DIRECTIONS FOR THIS TASK
Pictures stay out of the copy; set down each line of the listing below exactly.

SUPPLIED DATA
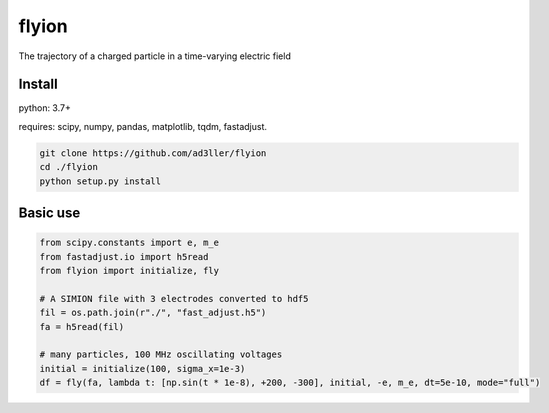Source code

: flyion
======

The trajectory of a charged particle in a time-varying electric field

Install
-------

python: 3.7+

requires: scipy, numpy, pandas, matplotlib, tqdm, fastadjust.

.. code-block:: bash

   git clone https://github.com/ad3ller/flyion
   cd ./flyion
   python setup.py install

Basic use
---------

.. code-block:: python

    from scipy.constants import e, m_e
    from fastadjust.io import h5read
    from flyion import initialize, fly

    # A SIMION file with 3 electrodes converted to hdf5 
    fil = os.path.join(r"./", "fast_adjust.h5")
    fa = h5read(fil)

    # many particles, 100 MHz oscillating voltages
    initial = initialize(100, sigma_x=1e-3)
    df = fly(fa, lambda t: [np.sin(t * 1e-8), +200, -300], initial, -e, m_e, dt=5e-10, mode="full")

COMPLETED TASK
Source code

: flyion
======

The trajectory of a charged particle in a time-varying electric field

Install
-------

python: 3.7+

requires: scipy, numpy, pandas, matplotlib, tqdm, fastadjust.

.. code-block:: bash

   git clone https://github.com/ad3ller/flyion
   cd ./flyion
   python setup.py install

Basic use
---------

.. code-block:: python

    from scipy.constants import e, m_e
    from fastadjust.io import h5read
    from flyion import initialize, fly

    # A SIMION file with 3 electrodes converted to hdf5 
    fil = os.path.join(r"./", "fast_adjust.h5")
    fa = h5read(fil)

    # many particles, 100 MHz oscillating voltages
    initial = initialize(100, sigma_x=1e-3)
    df = fly(fa, lambda t: [np.sin(t * 1e-8), +200, -300], initial, -e, m_e, dt=5e-10, mode="full")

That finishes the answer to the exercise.